The Happy Chicken project reached another milestone in January, with over thirty thousand chicks produced and distributed over the past six years. In 2018 we conducted happy chicken workshops at the training centre for communties from the remote islands of Taveuni, Kadavu, and Beqa, and from two communities from the province of Naitasiri.
Our first workshop of 2019 started yesterday, with seven youth coming five hours by bus and carrier from the remote interior village of Nandelei in Tavua. As always we have head-started chicks to the two-month old stage, so they have a high probability of survival and will begin laying in only four more months.
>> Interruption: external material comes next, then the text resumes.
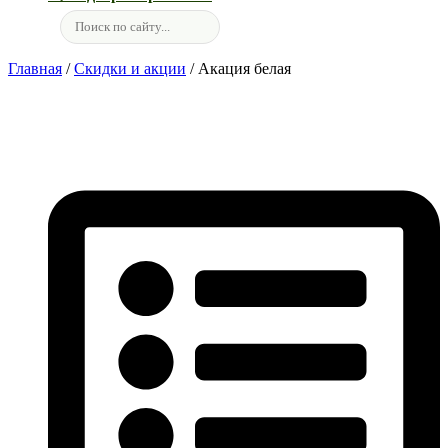
Главная
/
Скидки и акции
/ Акация белая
The community will take over a hundred of these back with them to grow into their own breeding flock.
Our hatchery is closed for two months as we are installing solar power thanks to a grant from New Zealand. Also the number of eggs laid is down to a tenth of what we get in the high season, as most of the hens are undergoing their annual molt, changing their feathers and building up resources for another year of laying. All the hens free-range and have constant access to forage, their pen doors are open all day, which can be a problem at times with chicken poo on the doorstep or hens sometimes trying to hide a nest and hatch their own chicks. We had three such renegade nests thatch last year, only seen when the mother hen parades her chicks into full view. We quickly put the hen with her brood into a mobile rearing pen to protect the chicks from hawks and mongooses.
We continue to be improve our diverse mixed breed by rearing up a hundred or so chicks every year, and then selecting the largest roosters, and changing the older roosters for the younger males, selling off the older roosters to the neighbors during the New Year holiday when relatives come calling. The hens lay for 3-4 years, and are retired only when they begin stop laying well. Our eggs are distinctively diverse in color, ranging from dark brown, to tan, to white, to cream, and even to light blue and green, and we have seen these eggs for sale manay times in the Sigatoka market this past year, which is a good indicator off project success.
I will close with a story of Rahul, pictured below with his Happy Chickens. This is the boy who became the head of the house when he was just 14- caring for his younger sister and unmarried aunt. His mother died of cancer in 2015, and his father, a bus driver, was shortly afterwards imprisoned for five years, all because a young teenage passenger on his bus jumped from the bus unexpectedly and as killed. Without going into detail on this injustice, we have been helping Rahul in several ways, including happy chickens. Two years ago, Rahul successfully raised up several dozen chickens, selling the eggs. He recently he sold off the older birds to help support the family, and he is now is raising up another lot of chckens as he continues developing his small business. His father wil be released in January, 2020. Which will be a big relief, and Rahul will graduate from secondary school in 2021.
Thank you all for making these works of love possible.